Elle était présentée comme « une révolution » de l’administration, mais la montagne a accouché d’une souris. En effet, six mois après son entrée en vigueur, la réforme du « silence vaut acceptation » n’a pas bouleversé les habitudes des administrations ni même des administrés. Elle a juste complexifié une situation déjà alambiquée.

Annoncée en mai 2013 par le président de la République, à l’occasion d’une conférence de presse, la réforme du « silence vaut acceptation », présentée comme une mesure de simplification des relations entre les usagers et l’administration, est devenue loi (n°2013-1005) par voie d’amendement en 2013.

Après l’Etat, la réforme est entrée en vigueur pour les décisions des collectivités le 12 novembre dernier. Ainsi, depuis six mois, le silence gardé pendant deux mois par une collectivité vaut, par principe, acceptation de sa part. Mais les exceptions se sont multipliées par la voie réglementaire.
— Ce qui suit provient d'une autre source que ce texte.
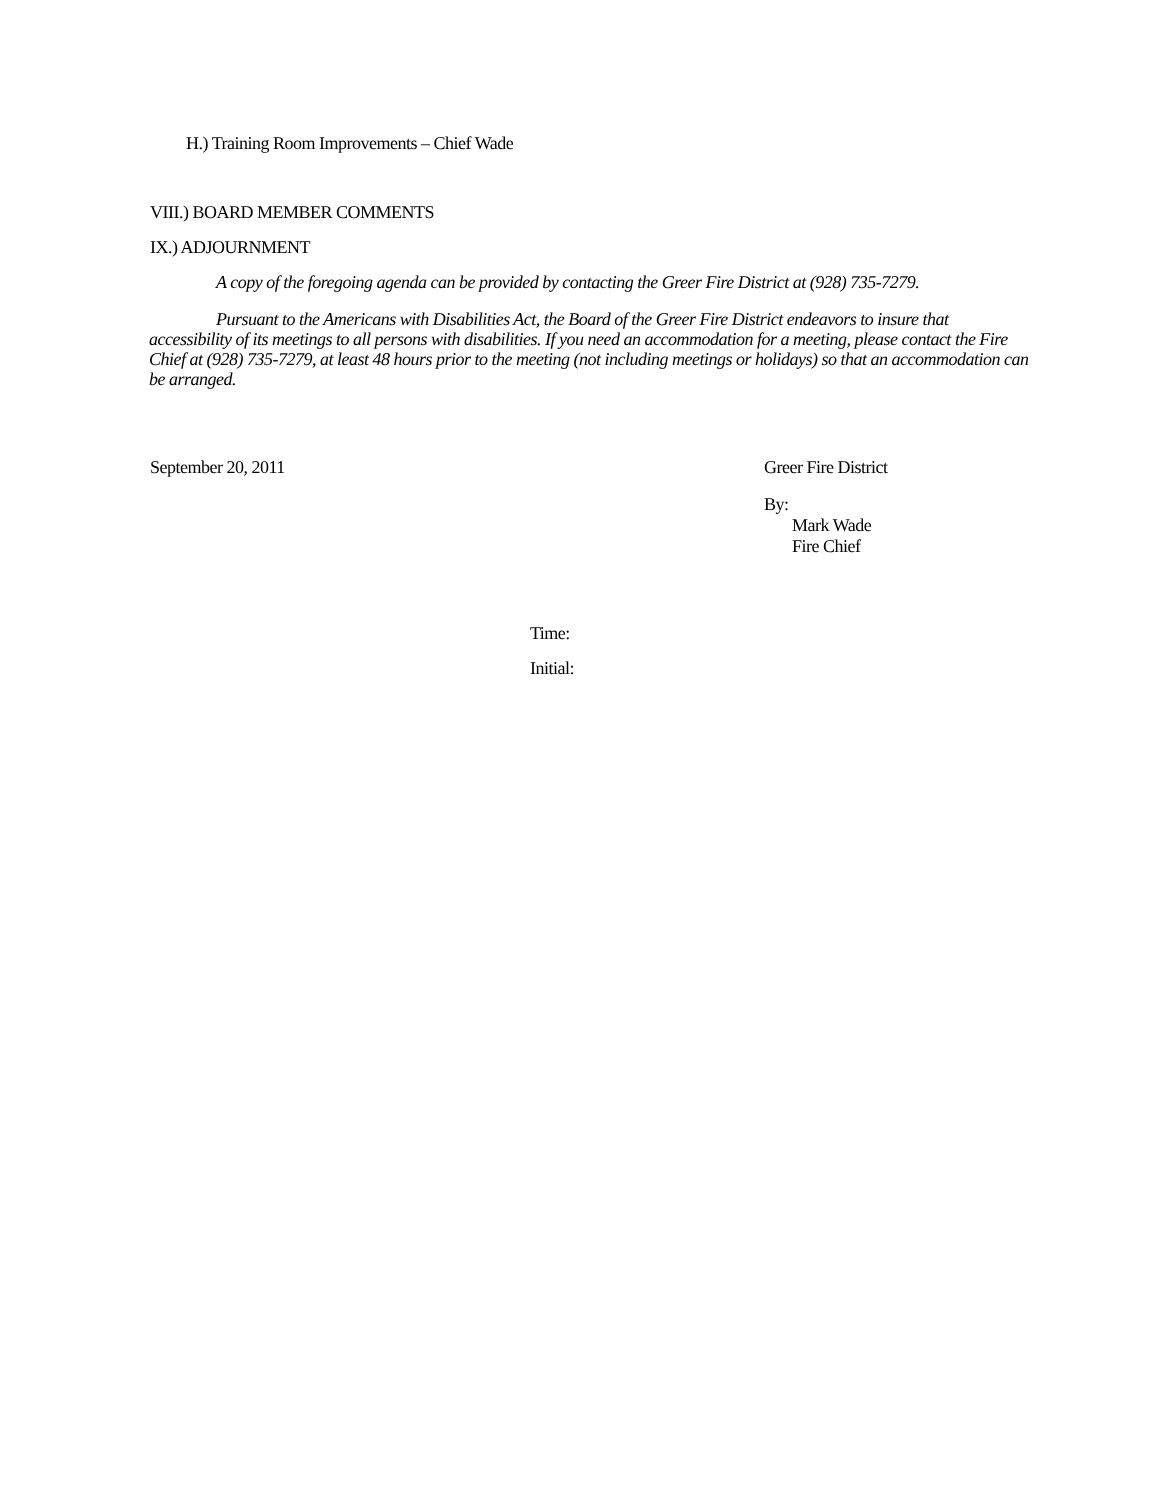H.) Training Room Improvements – Chief Wade
VIII.) BOARD MEMBER COMMENTS
IX.) ADJOURNMENT
A copy of the foregoing agenda can be provided by contacting the Greer Fire District at (928) 735-7279.
Pursuant to the Americans with Disabilities Act, the Board of the Greer Fire District endeavors to insure that accessibility of its meetings to all persons with disabilities. If you need an accommodation for a meeting, please contact the Fire Chief at (928) 735-7279, at least 48 hours prior to the meeting (not including meetings or holidays) so that an accommodation can be arranged.
September 20, 2011 Greer Fire District
By:
Mark Wade
Fire Chief
Time:
Initial:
Avant même l’entrée en vigueur de la réforme, un premier décret écartait du « silence vaut acceptation » les demandes présentées par un ayant droit ou un ayant cause d’un agent public et celles relatives aux procédures d’accès aux emplois publics des autorités territoriales et leurs établissements publics.
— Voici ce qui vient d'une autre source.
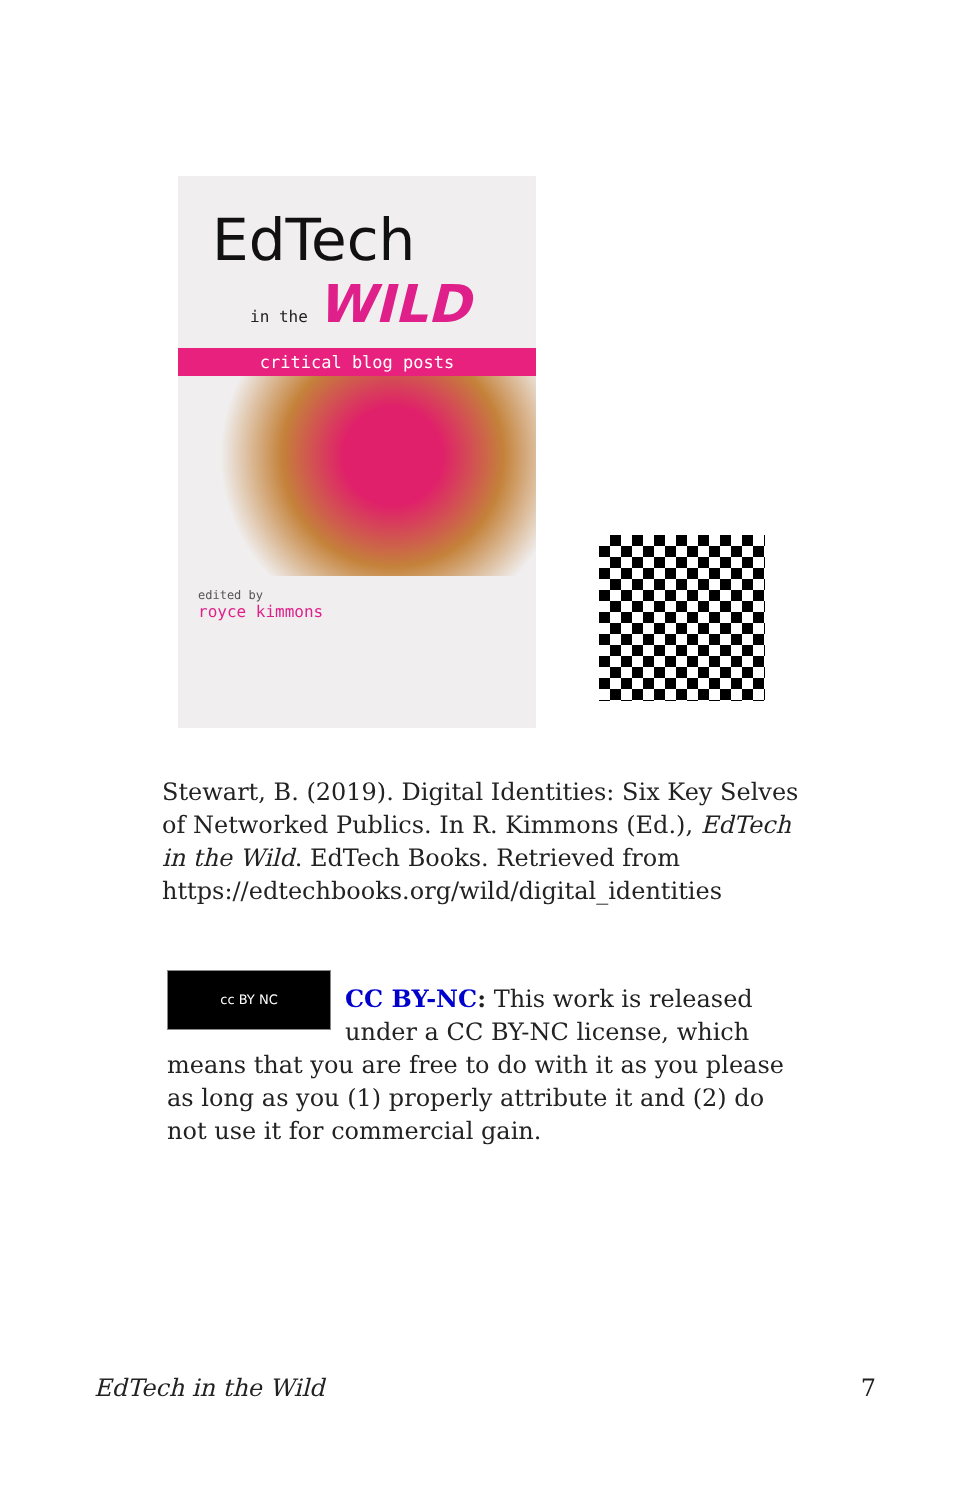EdTech
in the WILD
critical blog posts
edited by
royce kimmons
Stewart, B. (2019). Digital Identities: Six Key Selves of Networked Publics. In R. Kimmons (Ed.), EdTech in the Wild. EdTech Books. Retrieved from https://edtechbooks.org/wild/digital_identities
cc BY NC
CC BY-NC: This work is released under a CC BY-NC license, which means that you are free to do with it as you please as long as you (1) properly attribute it and (2) do not use it for commercial gain.
EdTech in the Wild 7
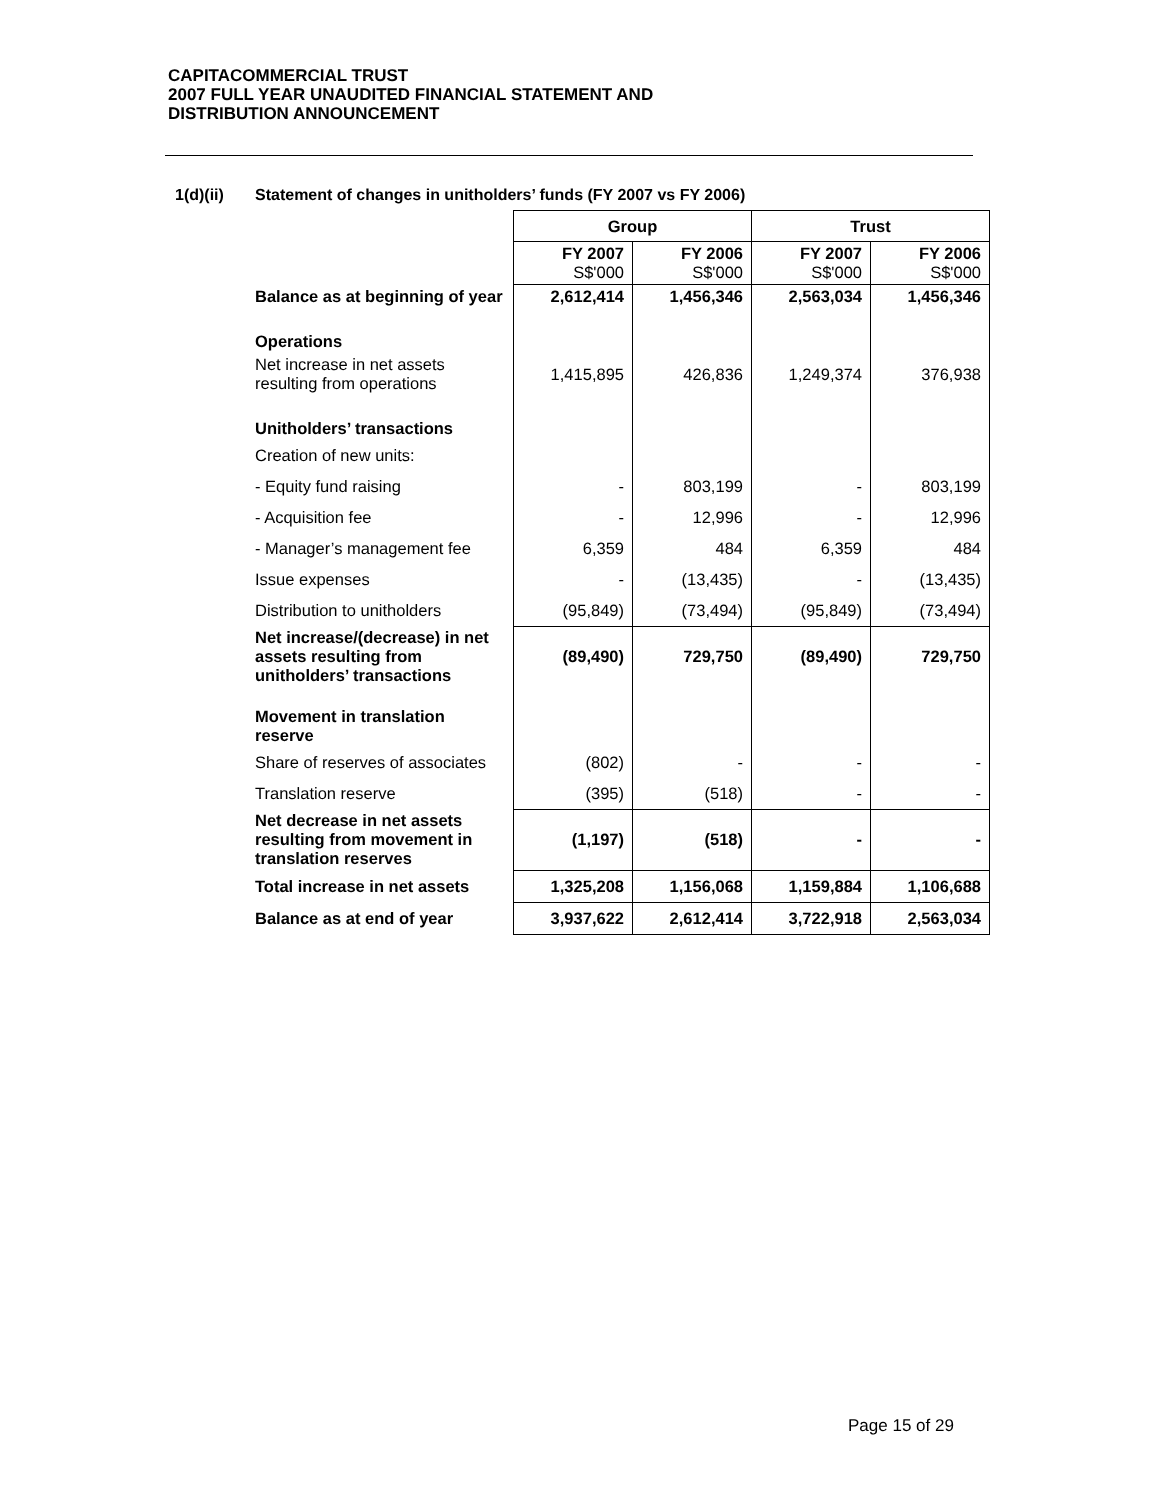CAPITACOMMERCIAL TRUST
2007 FULL YEAR UNAUDITED FINANCIAL STATEMENT AND
DISTRIBUTION ANNOUNCEMENT
1(d)(ii) Statement of changes in unitholders’ funds (FY 2007 vs FY 2006)
| | Group | | Trust | |
| --- | --- | --- | --- | --- |
| | FY 2007 S$'000 | FY 2006 S$'000 | FY 2007 S$'000 | FY 2006 S$'000 |
| Balance as at beginning of year | 2,612,414 | 1,456,346 | 2,563,034 | 1,456,346 |
| Operations | | | | |
| Net increase in net assets resulting from operations | 1,415,895 | 426,836 | 1,249,374 | 376,938 |
| Unitholders’ transactions | | | | |
| Creation of new units: | | | | |
| - Equity fund raising | - | 803,199 | - | 803,199 |
| - Acquisition fee | - | 12,996 | - | 12,996 |
| - Manager’s management fee | 6,359 | 484 | 6,359 | 484 |
| Issue expenses | - | (13,435) | - | (13,435) |
| Distribution to unitholders | (95,849) | (73,494) | (95,849) | (73,494) |
| Net increase/(decrease) in net assets resulting from unitholders’ transactions | (89,490) | 729,750 | (89,490) | 729,750 |
| Movement in translation reserve | | | | |
| Share of reserves of associates | (802) | - | - | - |
| Translation reserve | (395) | (518) | - | - |
| Net decrease in net assets resulting from movement in translation reserves | (1,197) | (518) | - | - |
| Total increase in net assets | 1,325,208 | 1,156,068 | 1,159,884 | 1,106,688 |
| Balance as at end of year | 3,937,622 | 2,612,414 | 3,722,918 | 2,563,034 |
Page 15 of 29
Ensuite, une série de décrets prévoyaient 71 procédures d’exclusion au principe fondées sur « le respect des engagements internationaux et européens de la France, la protection de la sécurité nationale, la protection des libertés et des principes à valeur constitutionnelle, et la sauvegarde de l’ordre public » ; 40 procédures pour lesquelles le silence vaut rejet pour « des motifs tenant à l’objet de la décision ou de bonne administration » et 23 procédures administratives pour lesquelles le délai à l’issue duquel le silence de l’administration vaut acceptation est différent du délai de droit commun de deux mois.

Ajustement

Lors du Conseil des ministres du 18 mai 2016, le ministre de l’Intérieur a présenté un décret relatif aux nouvelles exceptions à l’application du principe « silence vaut acceptation » ainsi qu’aux exceptions au délai de deux mois de naissance des décisions implicites pour les demandes adressées aux collectivités territoriales, à leurs établissements publics et aux établissements publics de coopération, dans le cadre des procédures prévues par leurs délibérations.
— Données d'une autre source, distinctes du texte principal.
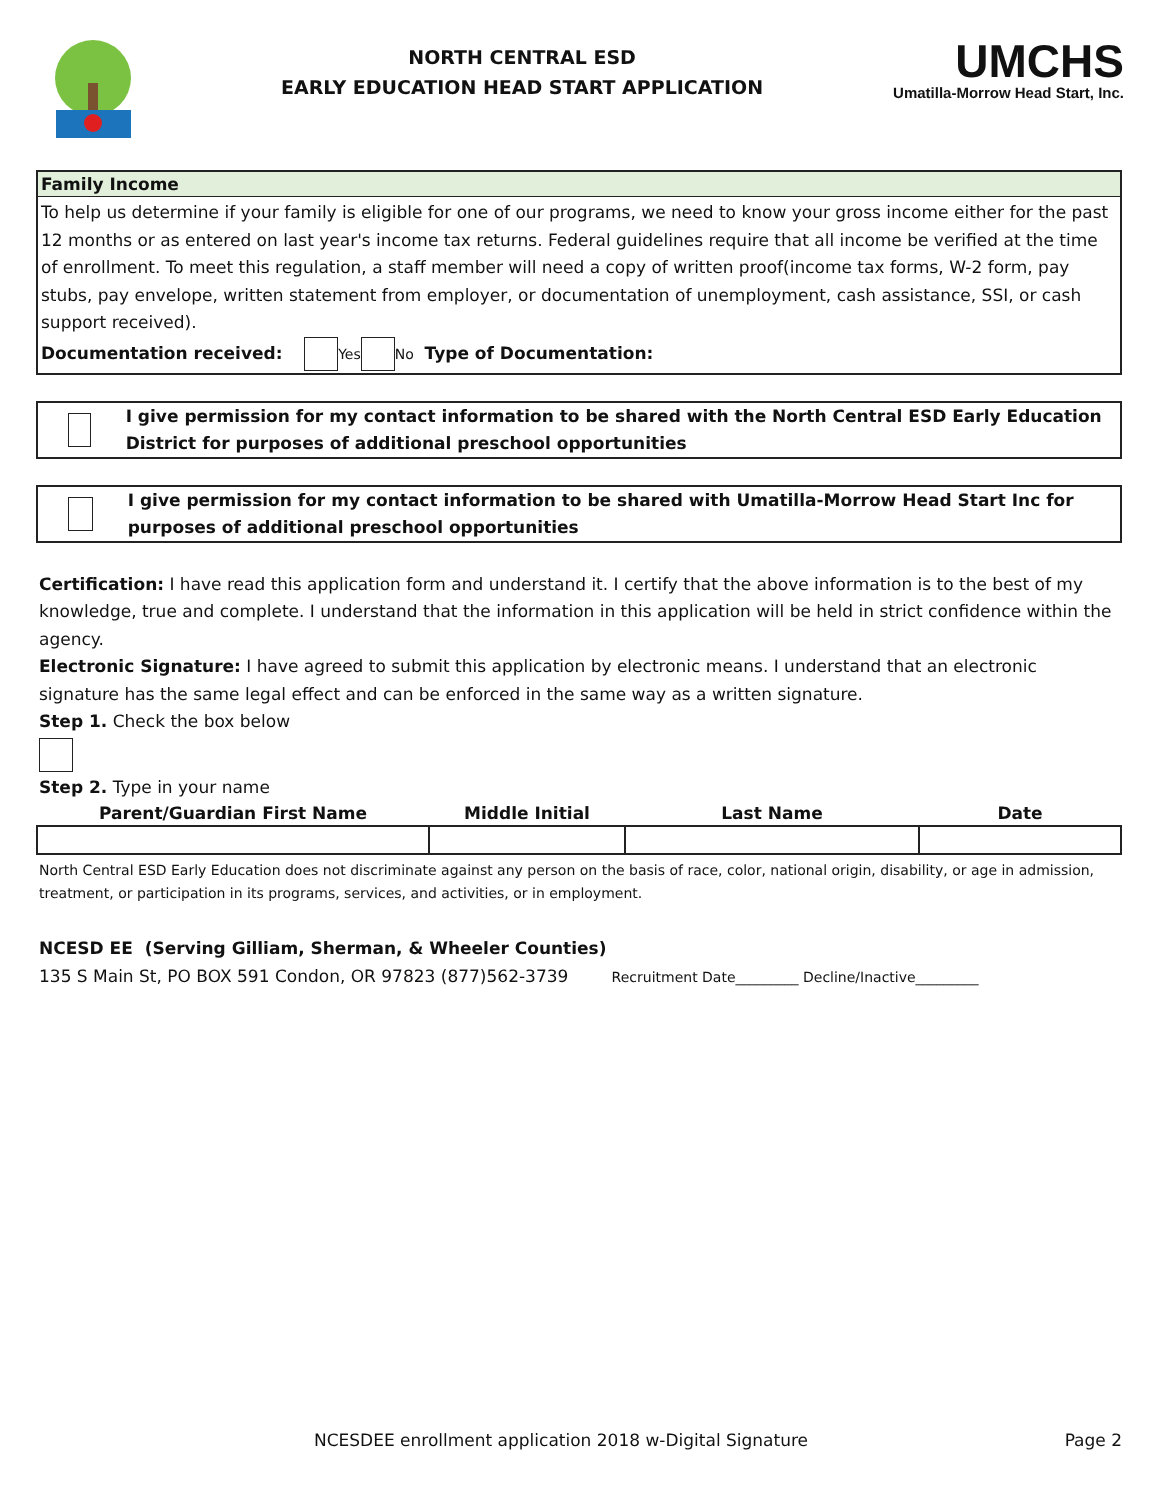NORTH CENTRAL ESD
EARLY EDUCATION HEAD START APPLICATION
UMCHS
Umatilla-Morrow Head Start, Inc.
Family Income
To help us determine if your family is eligible for one of our programs, we need to know your gross income either for the past 12 months or as entered on last year's income tax returns. Federal guidelines require that all income be verified at the time of enrollment. To meet this regulation, a staff member will need a copy of written proof(income tax forms, W-2 form, pay stubs, pay envelope, written statement from employer, or documentation of unemployment, cash assistance, SSI, or cash support received).
Documentation received: Yes No Type of Documentation:
I give permission for my contact information to be shared with the North Central ESD Early Education District for purposes of additional preschool opportunities
I give permission for my contact information to be shared with Umatilla-Morrow Head Start Inc for purposes of additional preschool opportunities
Certification: I have read this application form and understand it. I certify that the above information is to the best of my knowledge, true and complete. I understand that the information in this application will be held in strict confidence within the agency.
Electronic Signature: I have agreed to submit this application by electronic means. I understand that an electronic signature has the same legal effect and can be enforced in the same way as a written signature.
Step 1. Check the box below
Step 2. Type in your name
| Parent/Guardian First Name | Middle Initial | Last Name | Date |
| --- | --- | --- | --- |
North Central ESD Early Education does not discriminate against any person on the basis of race, color, national origin, disability, or age in admission, treatment, or participation in its programs, services, and activities, or in employment.
NCESD EE (Serving Gilliam, Sherman, & Wheeler Counties)
135 S Main St, PO BOX 591 Condon, OR 97823 (877)562-3739 Recruitment Date_________ Decline/Inactive_________
NCESDEE enrollment application 2018 w-Digital Signature Page 2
Ce décret vient donc compléter les exceptions au principe du « silence vaut acceptation » en ce qui concerne les procédures relevant du pouvoir réglementaire local incompatibles avec un régime d’acceptation implicite, le décret du 10 novembre 2015 concernant les procédures relevant de réglementations nationales.

Ainsi, le nouveau décret à paraître prochainement au Journal officiel, précise, en les énumérant strictement, les catégories de demandes présentées aux collectivités territoriales, à leurs établissements publics et aux établissements publics de coopération auxquelles, par exception, le nouveau principe ne s’appliquera pas et donc pour lesquelles le silence de ces autorités vaudra décision de rejet.

Sont ainsi visées :

  • les demandes d’inscription à un service public dont l’accès est limité par la prise en compte des capacités d’accueil,
  • les demandes d’attribution de distinction honorifique,
  • les demandes de parutions ou encarts sur les supports de communication et de petites annonces (journal municipal, site internet),
  • les demandes de réalisation de prestations de service ou de travaux,
  • et les demandes de délivrance de fournitures et matériels.